A fase de investigação social nos concursos públicos para carreiras policiais e de segurança é, indubitavelmente, um dos momentos mais sensíveis e determinantes do certame. Por meio dela, busca-se aferir não apenas a idoneidade moral do candidato, mas também sua adequação ao perfil exigido para o exercício da função pública, sobretudo em cargos que demandam probidade, disciplina e confiança social. Contudo, em não raras ocasiões, a Administração Pública incorre em omissões ou excessos, produzindo decisões desproporcionais, arbitrárias ou sem a devida motivação. É nesse contexto que se destaca a imprescindibilidade da atuação de um advogado para garantir a proteção dos direitos do candidato.
A omissão administrativa pode ocorrer, por exemplo, quando a autoridade não analisa adequadamente a documentação apresentada, deixa de oportunizar o contraditório e a ampla defesa, ou simplesmente reproduz decisões padronizadas sem exame individualizado do caso concreto. Tal postura viola princípios basilares da Administração Pública, como a legalidade (art. 37 da CF/88), a publicidade e a moralidade, além de afrontar o princípio da motivação dos atos administrativos, que impõe ao gestor público a obrigação de expor, de maneira clara, as razões determinantes da decisão.
No campo da investigação social, também é recorrente a extrapolação de limites, como a utilização de informações irrelevantes, prescritas ou não relacionadas ao cargo pretendido. Tais abusos afrontam o princípio da razoabilidade e da proporcionalidade, que exigem adequação entre a conduta do candidato e a gravidade da sanção eventualmente aplicada. Ademais, o princípio da dignidade da pessoa humana (art. 1º, III, CF/88) deve servir como parâmetro para impedir que meros registros desabonadores, sem repercussão concreta na vida do candidato, resultem em sua eliminação do certame.

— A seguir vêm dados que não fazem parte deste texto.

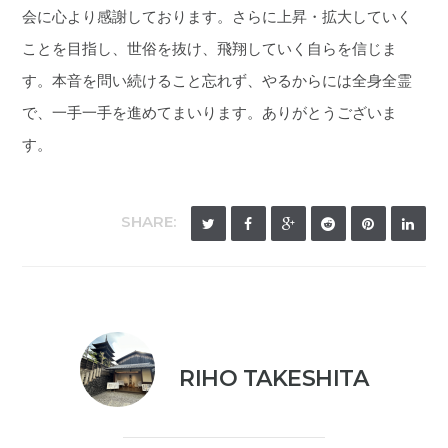
会に心より感謝しております。さらに上昇・拡大していく
ことを目指し、世俗を抜け、飛翔していく自らを信じま
す。本音を問い続けること忘れず、やるからには全身全霊
で、一手一手を進めてまいります。ありがとうございま
す。
SHARE:
RIHO TAKESHITA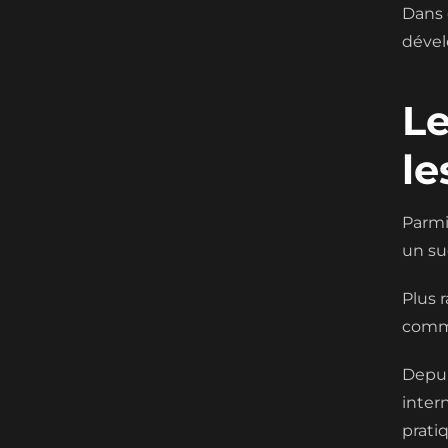
Dans 
dével
Le
le
Parmi
un su
Plus r
commu
Depui
inter
prati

Nesse cenário, a presença de um advogado se mostra fundamental. O profissional atua como garantidor do contraditório e da ampla defesa (art. 5º, LV, CF/88), evitando que decisões administrativas carentes de fundamento legal se consolidem em prejuízo irreparável ao candidato. Além disso, o advogado pode manejar recursos administrativos, impetrar mandado de segurança ou ajuizar ações próprias visando à anulação de atos ilegais, assegurando a observância dos princípios da eficiência e da segurança jurídica.
Portanto, a investigação social, embora legítima em seu propósito de resguardar a Administração e a coletividade, não pode ser conduzida de forma arbitrária ou omissa. A atuação advocatícia é essencial para equilibrar a relação entre candidato e Administração, garantindo que a avaliação se dê dentro dos parâmetros constitucionais e legais. A defesa técnica, neste ponto, não é apenas um direito do candidato, mas também um instrumento de fortalecimento do Estado de Direito.